→ **PROBLEM DETAILS**: Only the words of the entries are wanted, repeated exactly and without images.

→ **DATA FOR THIS TASK**:
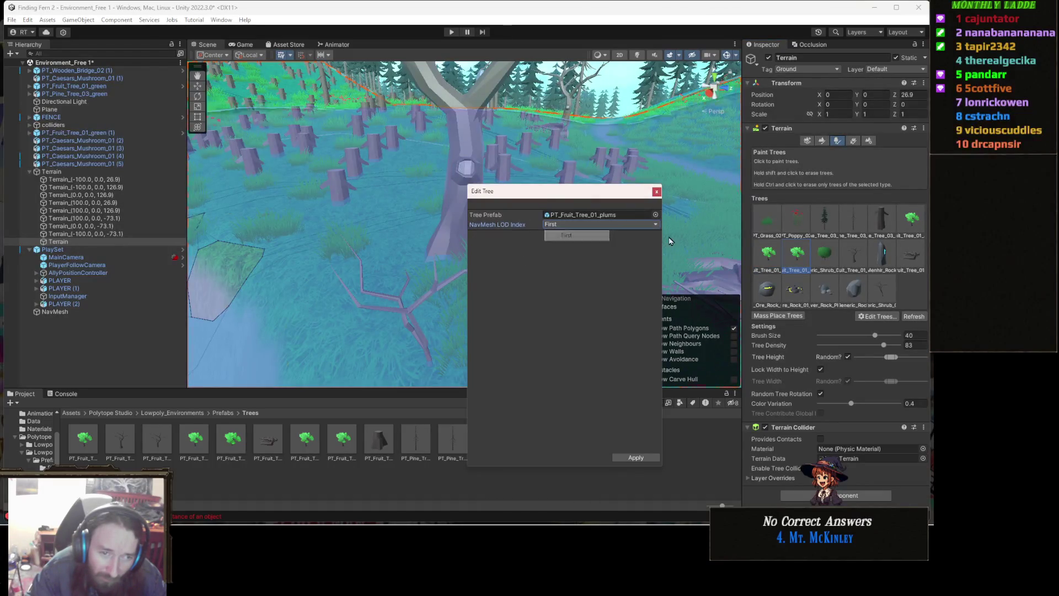
left_click(636, 458)
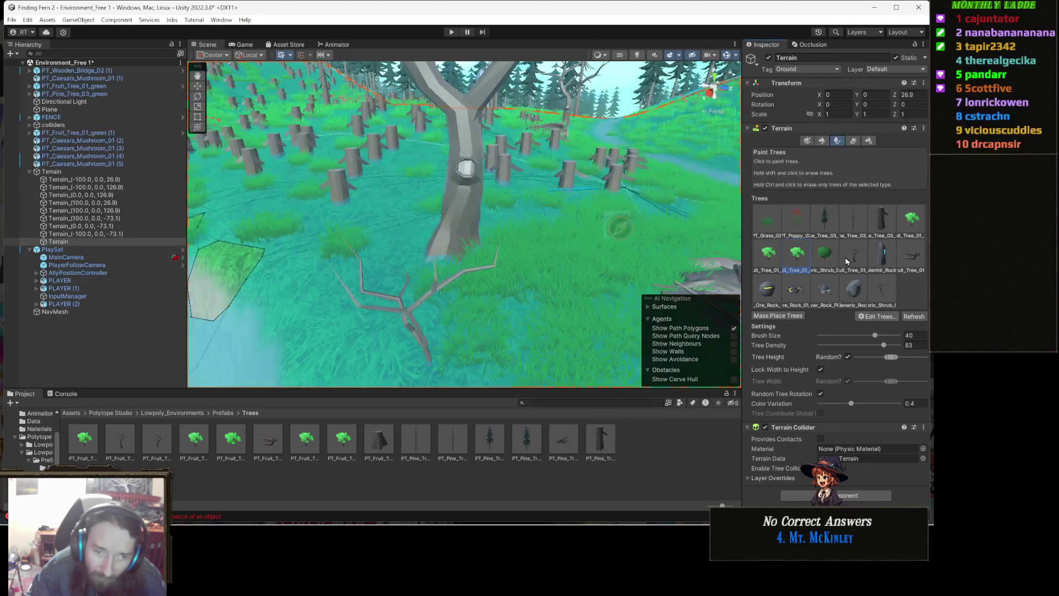
Inspect the green shrub's tree settings without changes, then deselect the Terrain
double_click(827, 261)
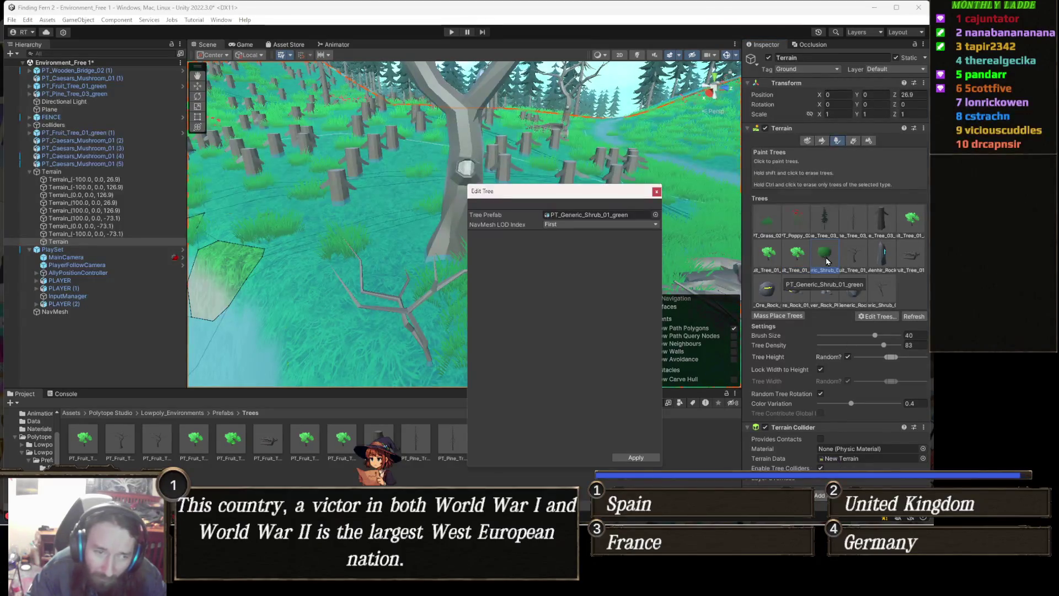
left_click(656, 195)
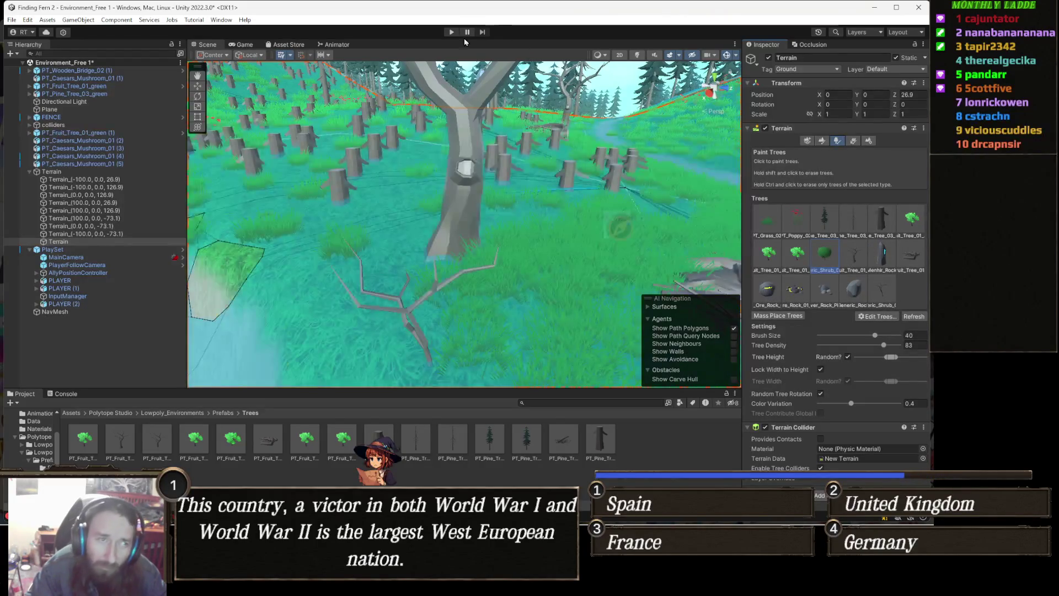
left_click(668, 460)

→ **FINISHED EXERCISE**:
left_click(636, 458)
Inspect the green shrub's tree settings without changes, then deselect the Terrain
double_click(827, 261)
left_click(656, 195)
left_click(668, 460)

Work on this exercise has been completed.